It's Delaney Mack's first time pulling crab traps and she is unsure what to do. Mack, the newest member of the Nuxalk Guardian Watchmen, has had months of training for the job, which might include rescuing a kayaker, taking ocean samples or monitoring a logging operation. But winching crabs up 30 metres from the sea floor was not in the manual.
Soon, the four-person operation is humming along. The crab survey is a vital part of their work as guardians of this Indigenous territory in the province of British Columbia. It was started more than 15 years ago in response to heavy commercial crab fishing in an area where the federal government had done little independent monitoring to determine if a fishery was sustainable.

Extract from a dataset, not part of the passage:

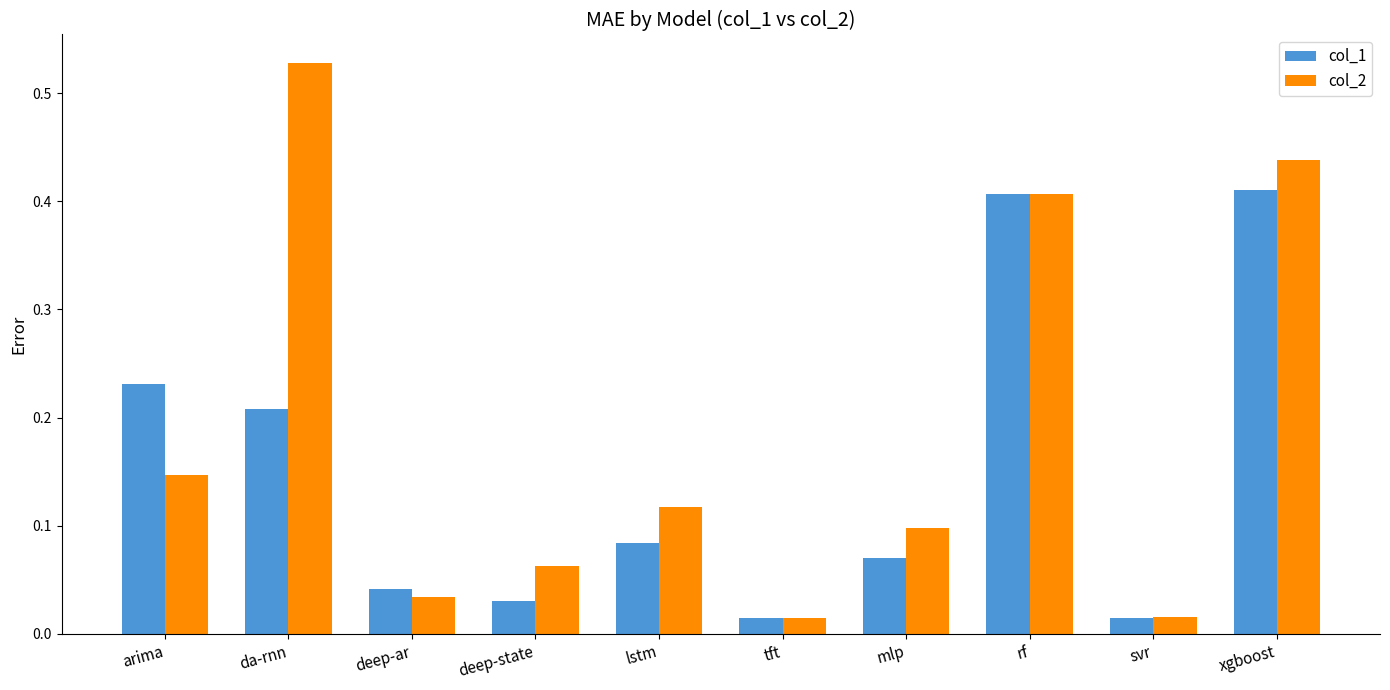

Which series changed the most between arima and lstm?

col_1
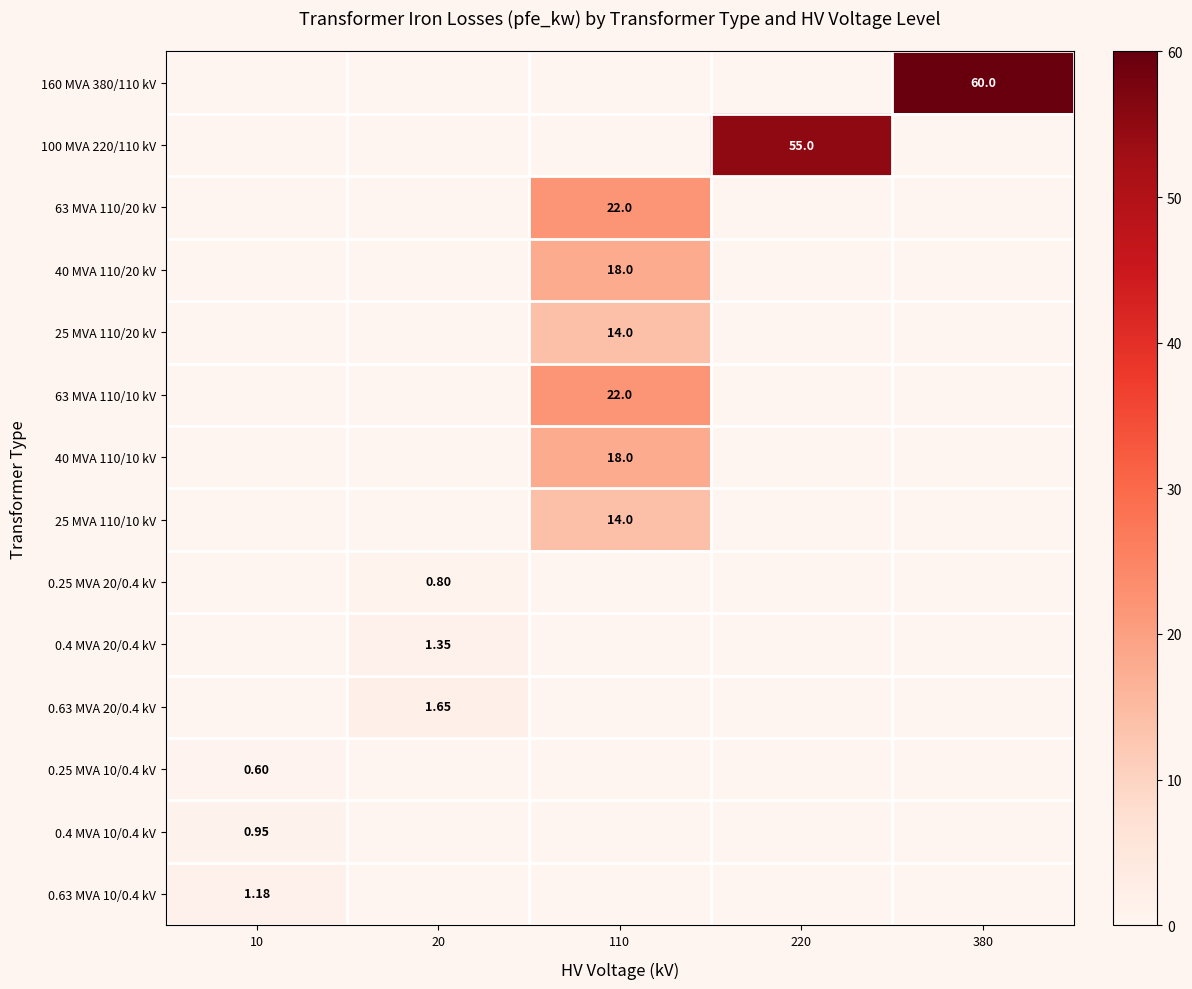

Which category has the highest value across all series?

380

It is the quintessential guardian assignment: remote monitoring work of immediate importance to a small community, far beyond the gaze of administrators at understaffed government agencies.
The watchmen are the eyes and ears of their First Nation community in their territory, which spans 18,000 sq km on the central coast of British Columbia around the town of Bella Coola, 430 mountainous kilometres north-west of Vancouver.
For Mack, being chosen to join the guardians was a godsend. "I had no idea what I was going to do with my life," she said.
Indigenous guardianship goes back millennia, but in recent decades has become more formally enshrined and recognised. Today, there are about 1,000 guardians in 200 Indigenous communities across Canada, according to the Indigenous Leadership Initiative, a guardian advocacy group.
A new layer has been added to the guardians' authority: park ranger badges. As part of a pilot project launched last summer, five of the Nuxalk guardians and six of the Kitasoo/ Xai'xais guardians to the north-west have been granted the power to issue tickets for offences such as poaching and illegal logging on their territory.